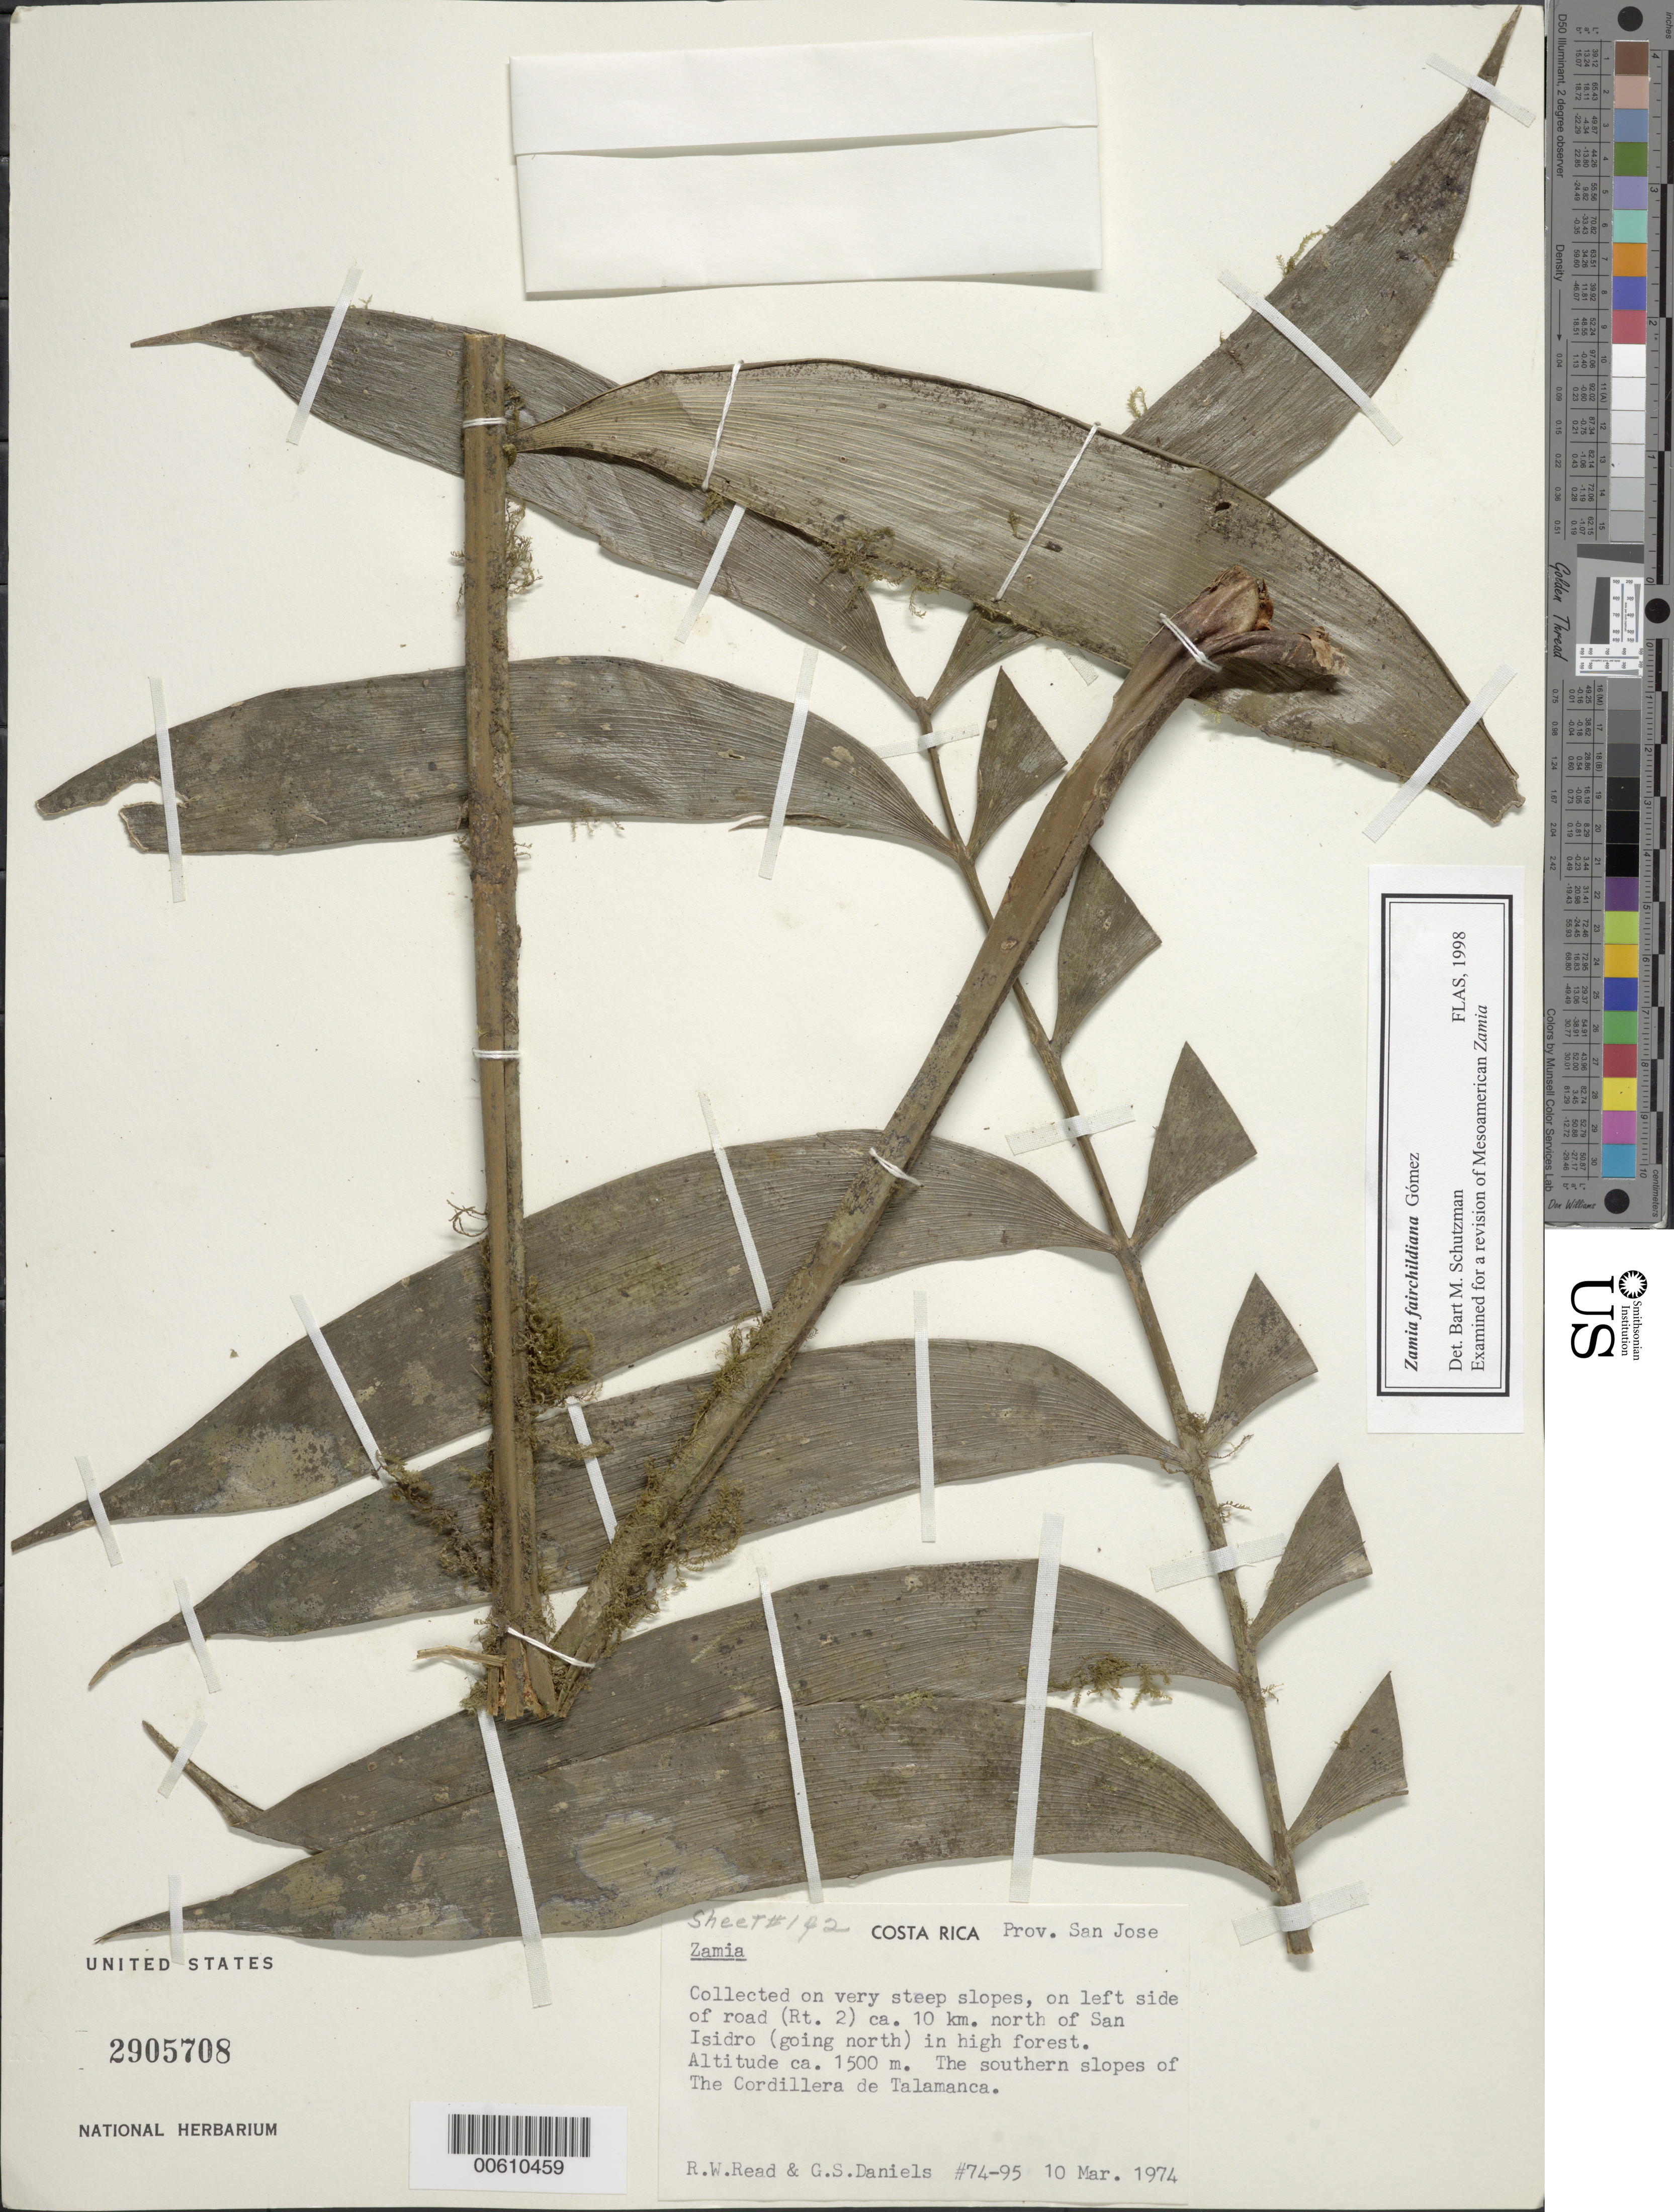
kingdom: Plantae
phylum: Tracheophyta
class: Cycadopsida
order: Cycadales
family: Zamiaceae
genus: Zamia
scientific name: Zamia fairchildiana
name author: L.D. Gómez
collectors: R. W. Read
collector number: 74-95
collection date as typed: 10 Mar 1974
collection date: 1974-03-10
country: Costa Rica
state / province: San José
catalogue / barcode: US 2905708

_GIVEN TASK_
Reproduce word for word every line of the entries above, starting with the line that holds "class: Cycadopsida" and continuing through the end of the entries, inclusive.

_WRITTEN ANSWER_
class: Cycadopsida
order: Cycadales
family: Zamiaceae
genus: Zamia
scientific name: Zamia fairchildiana
name author: L.D. Gómez
collectors: R. W. Read
collector number: 74-95
collection date as typed: 10 Mar 1974
collection date: 1974-03-10
country: Costa Rica
state / province: San José
catalogue / barcode: US 2905708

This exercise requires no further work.